▶ Exercise goal: Write out the data below in full, please. Keep every character as given.

Material provided START

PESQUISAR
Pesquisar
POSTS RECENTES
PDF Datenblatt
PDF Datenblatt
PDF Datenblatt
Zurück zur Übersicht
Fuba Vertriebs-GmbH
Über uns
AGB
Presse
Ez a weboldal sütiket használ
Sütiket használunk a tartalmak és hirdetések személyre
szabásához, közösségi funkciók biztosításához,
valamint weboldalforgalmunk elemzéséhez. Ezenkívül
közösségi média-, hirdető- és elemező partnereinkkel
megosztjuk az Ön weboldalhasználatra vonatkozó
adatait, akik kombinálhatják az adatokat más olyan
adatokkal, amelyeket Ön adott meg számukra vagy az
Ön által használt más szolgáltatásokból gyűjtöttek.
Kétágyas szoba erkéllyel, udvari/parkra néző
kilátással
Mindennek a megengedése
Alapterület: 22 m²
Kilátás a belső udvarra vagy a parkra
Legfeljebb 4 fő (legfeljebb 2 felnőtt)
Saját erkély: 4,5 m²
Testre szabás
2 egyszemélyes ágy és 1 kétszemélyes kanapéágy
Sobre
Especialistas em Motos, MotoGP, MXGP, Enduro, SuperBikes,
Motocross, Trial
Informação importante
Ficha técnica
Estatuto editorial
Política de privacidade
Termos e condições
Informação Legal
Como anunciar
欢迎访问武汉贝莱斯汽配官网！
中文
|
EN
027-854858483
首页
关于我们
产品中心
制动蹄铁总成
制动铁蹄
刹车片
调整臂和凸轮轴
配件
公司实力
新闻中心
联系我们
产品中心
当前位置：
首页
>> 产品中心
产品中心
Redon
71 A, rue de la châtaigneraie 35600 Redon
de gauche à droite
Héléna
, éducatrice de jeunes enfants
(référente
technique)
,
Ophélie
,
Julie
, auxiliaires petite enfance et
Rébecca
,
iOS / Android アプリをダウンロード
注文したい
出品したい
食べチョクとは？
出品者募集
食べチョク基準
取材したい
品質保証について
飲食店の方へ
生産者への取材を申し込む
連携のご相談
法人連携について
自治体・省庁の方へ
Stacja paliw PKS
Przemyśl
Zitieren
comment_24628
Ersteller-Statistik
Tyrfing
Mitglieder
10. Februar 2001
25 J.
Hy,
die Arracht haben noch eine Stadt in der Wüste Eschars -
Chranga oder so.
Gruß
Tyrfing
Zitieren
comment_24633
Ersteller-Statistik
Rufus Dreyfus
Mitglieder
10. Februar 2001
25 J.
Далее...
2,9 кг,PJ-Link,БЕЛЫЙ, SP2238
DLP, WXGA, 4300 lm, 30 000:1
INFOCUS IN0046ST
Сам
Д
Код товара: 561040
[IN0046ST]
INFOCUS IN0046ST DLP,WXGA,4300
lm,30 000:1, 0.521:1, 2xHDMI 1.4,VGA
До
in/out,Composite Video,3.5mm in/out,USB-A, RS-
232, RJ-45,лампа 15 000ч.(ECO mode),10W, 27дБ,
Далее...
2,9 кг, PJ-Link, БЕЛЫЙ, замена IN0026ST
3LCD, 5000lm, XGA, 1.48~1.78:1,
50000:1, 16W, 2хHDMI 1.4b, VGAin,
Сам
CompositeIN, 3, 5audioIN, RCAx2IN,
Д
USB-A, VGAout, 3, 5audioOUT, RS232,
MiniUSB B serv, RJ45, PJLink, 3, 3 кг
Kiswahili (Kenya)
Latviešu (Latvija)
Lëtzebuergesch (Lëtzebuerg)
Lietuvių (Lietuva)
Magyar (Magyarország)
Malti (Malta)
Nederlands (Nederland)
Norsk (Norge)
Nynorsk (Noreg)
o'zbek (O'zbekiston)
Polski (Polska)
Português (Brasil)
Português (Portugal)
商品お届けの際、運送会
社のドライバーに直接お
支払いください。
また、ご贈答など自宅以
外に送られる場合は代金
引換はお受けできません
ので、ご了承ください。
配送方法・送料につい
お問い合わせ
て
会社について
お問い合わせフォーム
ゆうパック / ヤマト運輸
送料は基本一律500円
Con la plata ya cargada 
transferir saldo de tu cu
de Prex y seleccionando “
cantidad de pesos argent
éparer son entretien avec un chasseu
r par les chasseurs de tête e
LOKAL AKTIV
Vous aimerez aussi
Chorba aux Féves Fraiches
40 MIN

Material provided END

▶ Result of this exercise:
PESQUISAR
Pesquisar
POSTS RECENTES
PDF Datenblatt
PDF Datenblatt
PDF Datenblatt
Zurück zur Übersicht
Fuba Vertriebs-GmbH
Über uns
AGB
Presse
Ez a weboldal sütiket használ
Sütiket használunk a tartalmak és hirdetések személyre
szabásához, közösségi funkciók biztosításához,
valamint weboldalforgalmunk elemzéséhez. Ezenkívül
közösségi média-, hirdető- és elemező partnereinkkel
megosztjuk az Ön weboldalhasználatra vonatkozó
adatait, akik kombinálhatják az adatokat más olyan
adatokkal, amelyeket Ön adott meg számukra vagy az
Ön által használt más szolgáltatásokból gyűjtöttek.
Kétágyas szoba erkéllyel, udvari/parkra néző
kilátással
Mindennek a megengedése
Alapterület: 22 m²
Kilátás a belső udvarra vagy a parkra
Legfeljebb 4 fő (legfeljebb 2 felnőtt)
Saját erkély: 4,5 m²
Testre szabás
2 egyszemélyes ágy és 1 kétszemélyes kanapéágy
Sobre
Especialistas em Motos, MotoGP, MXGP, Enduro, SuperBikes,
Motocross, Trial
Informação importante
Ficha técnica
Estatuto editorial
Política de privacidade
Termos e condições
Informação Legal
Como anunciar
欢迎访问武汉贝莱斯汽配官网！
中文
|
EN
027-854858483
首页
关于我们
产品中心
制动蹄铁总成
制动铁蹄
刹车片
调整臂和凸轮轴
配件
公司实力
新闻中心
联系我们
产品中心
当前位置：
首页
>> 产品中心
产品中心
Redon
71 A, rue de la châtaigneraie 35600 Redon
de gauche à droite
Héléna
, éducatrice de jeunes enfants
(référente
technique)
,
Ophélie
,
Julie
, auxiliaires petite enfance et
Rébecca
,
iOS / Android アプリをダウンロード
注文したい
出品したい
食べチョクとは？
出品者募集
食べチョク基準
取材したい
品質保証について
飲食店の方へ
生産者への取材を申し込む
連携のご相談
法人連携について
自治体・省庁の方へ
Stacja paliw PKS
Przemyśl
Zitieren
comment_24628
Ersteller-Statistik
Tyrfing
Mitglieder
10. Februar 2001
25 J.
Hy,
die Arracht haben noch eine Stadt in der Wüste Eschars -
Chranga oder so.
Gruß
Tyrfing
Zitieren
comment_24633
Ersteller-Statistik
Rufus Dreyfus
Mitglieder
10. Februar 2001
25 J.
Далее...
2,9 кг,PJ-Link,БЕЛЫЙ, SP2238
DLP, WXGA, 4300 lm, 30 000:1
INFOCUS IN0046ST
Сам
Д
Код товара: 561040
[IN0046ST]
INFOCUS IN0046ST DLP,WXGA,4300
lm,30 000:1, 0.521:1, 2xHDMI 1.4,VGA
До
in/out,Composite Video,3.5mm in/out,USB-A, RS-
232, RJ-45,лампа 15 000ч.(ECO mode),10W, 27дБ,
Далее...
2,9 кг, PJ-Link, БЕЛЫЙ, замена IN0026ST
3LCD, 5000lm, XGA, 1.48~1.78:1,
50000:1, 16W, 2хHDMI 1.4b, VGAin,
Сам
CompositeIN, 3, 5audioIN, RCAx2IN,
Д
USB-A, VGAout, 3, 5audioOUT, RS232,
MiniUSB B serv, RJ45, PJLink, 3, 3 кг
Kiswahili (Kenya)
Latviešu (Latvija)
Lëtzebuergesch (Lëtzebuerg)
Lietuvių (Lietuva)
Magyar (Magyarország)
Malti (Malta)
Nederlands (Nederland)
Norsk (Norge)
Nynorsk (Noreg)
o'zbek (O'zbekiston)
Polski (Polska)
Português (Brasil)
Português (Portugal)
商品お届けの際、運送会
社のドライバーに直接お
支払いください。
また、ご贈答など自宅以
外に送られる場合は代金
引換はお受けできません
ので、ご了承ください。
配送方法・送料につい
お問い合わせ
て
会社について
お問い合わせフォーム
ゆうパック / ヤマト運輸
送料は基本一律500円
Con la plata ya cargada 
transferir saldo de tu cu
de Prex y seleccionando “
cantidad de pesos argent
éparer son entretien avec un chasseu
r par les chasseurs de tête e
LOKAL AKTIV
Vous aimerez aussi
Chorba aux Féves Fraiches
40 MIN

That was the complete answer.